Bug #17364
The build of our production website should be self-healing
0%
Description
In a variety of situations, an ikiwiki refresh triggered by a Git push fails, leaving it in an unclean state, and then the only way to recover is to ssh into the machine and manually start a full rebuild. This is painful because:
- When this happens during a release process, the release can be left half-published, until someone fixes this. That’s not fun for the RM.
- It puts timing/availability/expectations pressure on sysadmins.
- I suspect our technical writers have grown wary of pushing some kinds of changes that typically trigger this sort of problems. Not being able to do one’s job with a reasonable amount of confidence in oneself and in our infra is surely not fun.

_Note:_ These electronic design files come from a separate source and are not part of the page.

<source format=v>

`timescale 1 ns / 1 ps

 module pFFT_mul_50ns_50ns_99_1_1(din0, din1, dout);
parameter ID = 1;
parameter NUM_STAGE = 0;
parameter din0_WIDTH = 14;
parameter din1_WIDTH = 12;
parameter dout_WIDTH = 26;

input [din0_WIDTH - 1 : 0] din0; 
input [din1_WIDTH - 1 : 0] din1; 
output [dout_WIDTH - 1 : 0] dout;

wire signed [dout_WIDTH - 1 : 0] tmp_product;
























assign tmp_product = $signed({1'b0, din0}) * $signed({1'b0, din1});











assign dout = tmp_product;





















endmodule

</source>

Ideally, somehow our infra would notice this situation and run a full rebuild itself.
Subtasks
History
#1 Updated by intrigeri 2019-12-18 11:53:51
- related to Bug #17361: Streamline our release process added
#2 Updated by intrigeri 2020-05-01 16:29:14
FWIW, I’ve played a bit with GitLab pages for a different project and I liked the fact that:
- the build happens in a controlled, mostly reproducible environment, so problems caused by transition between states are less of a problem
- everyone can look at the build output: not only the person who pushed, but also the person who should investigate and debug what happened
- the output of the build is published only if it succeeded ⇒ no partly refreshed, half broken website in production
- developers can fix stuff themselves via the GitLab CI config file, if needed
I don’t think we’ll want to serve our website via GitLab pages any time soon, but the general idea of building the website via a CI job, and then deploying the output upon success, may solve most of the problems this issue is about, especially if there’s a simple way for a developer or tech writer to force a full rebuild of the CI job, as opposed to the (default) incremental refresh that sometimes breaks and currently requires sysadmin intervention.

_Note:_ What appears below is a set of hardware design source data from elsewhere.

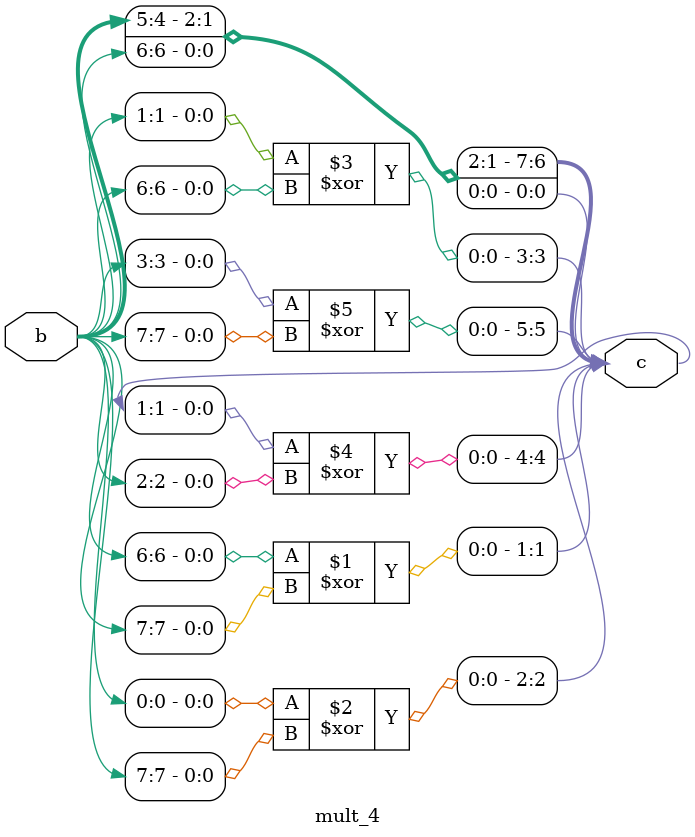
<source format=v>
module mult_4
(
    input        [      7:0]  b ,
    output wire  [      7:0]  c
);

   assign c[0] = b[6];
   assign c[1] = b[6] ^ b[7];
   assign c[2] = b[0] ^ b[7];
   assign c[3] = b[1] ^ b[6];
   assign c[4] = c[1] ^ b[2];
   assign c[5] = b[3] ^ b[7];
   assign c[6] = b[4];
   assign c[7] = b[5];
   
endmodule
</source>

#3 Updated by sajolida 2020-05-04 17:57:07
I understand that it will create a delay between a “push” and an update
of the production website of 1 complete build time, right? This might
affect:
- Technical writers and UX designers: I don’t think that we really care
about such a delay in our daily work and a slower but more stable
build would definitely be an improvement for my work.
- Release managers: It might get them back to where they were before the
top bar (Bug #17431).
Or could GitLab pages try a “refresh” first and then a “rebuild” only if
it fails (maybe triggered manually)?
#4 Updated by intrigeri 2020-05-07 09:05:04
> Or could GitLab pages try a “refresh” first and then a “rebuild” only if it fails (maybe triggered manually)?
My preference would be: the CI job refreshes by default, and if needed a developer can force a full rebuild (i.e. invalidate the cache) by passing a parameter or something.